Transcribed page contents:
○ ○ ○ ○

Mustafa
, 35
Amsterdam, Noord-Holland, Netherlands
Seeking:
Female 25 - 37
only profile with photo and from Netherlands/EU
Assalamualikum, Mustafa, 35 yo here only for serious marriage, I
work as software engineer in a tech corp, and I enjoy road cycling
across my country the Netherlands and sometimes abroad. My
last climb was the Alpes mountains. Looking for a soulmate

○ ○ ○ ○

A faithful copy is required of the lines from the one with "Female 25 - 37" through the last line of the data; please add nothing.

Female 25 - 37
only profile with photo and from Netherlands/EU
Assalamualikum, Mustafa, 35 yo here only for serious marriage, I
work as software engineer in a tech corp, and I enjoy road cycling
across my country the Netherlands and sometimes abroad. My
last climb was the Alpes mountains. Looking for a soulmate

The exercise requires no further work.